- _Activity_
Return the lines from the start of the data through the line with "livro fotojornalístico contando as histórias". Include both of those lines and no others.

- _Page-level text extractions_

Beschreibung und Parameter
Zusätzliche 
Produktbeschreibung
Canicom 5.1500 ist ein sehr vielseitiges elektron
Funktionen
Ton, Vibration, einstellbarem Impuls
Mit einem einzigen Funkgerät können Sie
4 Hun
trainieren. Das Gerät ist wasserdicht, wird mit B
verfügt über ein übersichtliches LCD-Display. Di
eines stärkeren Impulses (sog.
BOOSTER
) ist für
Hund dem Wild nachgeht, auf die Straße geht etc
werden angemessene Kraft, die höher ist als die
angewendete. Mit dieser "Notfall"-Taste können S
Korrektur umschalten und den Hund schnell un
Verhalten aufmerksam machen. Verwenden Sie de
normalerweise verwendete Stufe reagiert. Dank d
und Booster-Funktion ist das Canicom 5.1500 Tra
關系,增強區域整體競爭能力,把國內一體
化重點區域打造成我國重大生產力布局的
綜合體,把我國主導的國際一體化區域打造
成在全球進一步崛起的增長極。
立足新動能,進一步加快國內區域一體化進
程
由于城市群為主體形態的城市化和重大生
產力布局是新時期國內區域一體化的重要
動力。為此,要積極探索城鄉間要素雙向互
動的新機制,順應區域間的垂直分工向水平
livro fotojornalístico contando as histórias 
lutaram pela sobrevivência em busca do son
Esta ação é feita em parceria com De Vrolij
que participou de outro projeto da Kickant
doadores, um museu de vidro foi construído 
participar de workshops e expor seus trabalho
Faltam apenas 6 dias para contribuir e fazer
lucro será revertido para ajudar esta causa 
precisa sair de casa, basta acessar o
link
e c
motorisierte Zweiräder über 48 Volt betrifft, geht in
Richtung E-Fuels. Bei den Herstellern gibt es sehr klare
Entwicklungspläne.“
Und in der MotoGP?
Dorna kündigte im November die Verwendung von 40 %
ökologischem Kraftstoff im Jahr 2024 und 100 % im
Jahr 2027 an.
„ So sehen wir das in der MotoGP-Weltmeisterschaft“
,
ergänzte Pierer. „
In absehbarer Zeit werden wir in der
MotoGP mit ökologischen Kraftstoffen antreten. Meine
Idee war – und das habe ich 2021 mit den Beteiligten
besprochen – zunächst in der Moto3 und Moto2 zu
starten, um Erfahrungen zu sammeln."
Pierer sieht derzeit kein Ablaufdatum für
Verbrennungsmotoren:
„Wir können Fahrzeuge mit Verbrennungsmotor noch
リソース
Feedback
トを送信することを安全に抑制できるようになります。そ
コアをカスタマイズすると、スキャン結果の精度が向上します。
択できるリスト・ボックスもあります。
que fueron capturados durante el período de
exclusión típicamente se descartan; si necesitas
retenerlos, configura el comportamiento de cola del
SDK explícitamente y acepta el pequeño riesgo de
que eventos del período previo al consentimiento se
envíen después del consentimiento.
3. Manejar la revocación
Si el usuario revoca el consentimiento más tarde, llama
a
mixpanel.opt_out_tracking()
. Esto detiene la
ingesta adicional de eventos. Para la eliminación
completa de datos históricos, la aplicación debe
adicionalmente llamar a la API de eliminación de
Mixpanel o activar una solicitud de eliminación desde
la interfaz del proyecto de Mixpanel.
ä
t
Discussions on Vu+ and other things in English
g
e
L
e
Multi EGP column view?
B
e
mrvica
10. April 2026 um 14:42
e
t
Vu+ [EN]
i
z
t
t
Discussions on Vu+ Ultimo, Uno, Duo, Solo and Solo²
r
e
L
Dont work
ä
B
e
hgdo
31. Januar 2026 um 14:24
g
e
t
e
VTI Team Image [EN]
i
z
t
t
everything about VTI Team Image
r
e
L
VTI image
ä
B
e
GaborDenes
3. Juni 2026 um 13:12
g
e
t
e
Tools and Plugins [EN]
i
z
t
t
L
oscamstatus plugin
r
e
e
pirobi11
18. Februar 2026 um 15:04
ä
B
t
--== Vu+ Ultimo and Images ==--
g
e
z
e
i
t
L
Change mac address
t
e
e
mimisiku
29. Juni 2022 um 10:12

- _Output of the task_
Beschreibung und Parameter
Zusätzliche 
Produktbeschreibung
Canicom 5.1500 ist ein sehr vielseitiges elektron
Funktionen
Ton, Vibration, einstellbarem Impuls
Mit einem einzigen Funkgerät können Sie
4 Hun
trainieren. Das Gerät ist wasserdicht, wird mit B
verfügt über ein übersichtliches LCD-Display. Di
eines stärkeren Impulses (sog.
BOOSTER
) ist für
Hund dem Wild nachgeht, auf die Straße geht etc
werden angemessene Kraft, die höher ist als die
angewendete. Mit dieser "Notfall"-Taste können S
Korrektur umschalten und den Hund schnell un
Verhalten aufmerksam machen. Verwenden Sie de
normalerweise verwendete Stufe reagiert. Dank d
und Booster-Funktion ist das Canicom 5.1500 Tra
關系,增強區域整體競爭能力,把國內一體
化重點區域打造成我國重大生產力布局的
綜合體,把我國主導的國際一體化區域打造
成在全球進一步崛起的增長極。
立足新動能,進一步加快國內區域一體化進
程
由于城市群為主體形態的城市化和重大生
產力布局是新時期國內區域一體化的重要
動力。為此,要積極探索城鄉間要素雙向互
動的新機制,順應區域間的垂直分工向水平
livro fotojornalístico contando as histórias 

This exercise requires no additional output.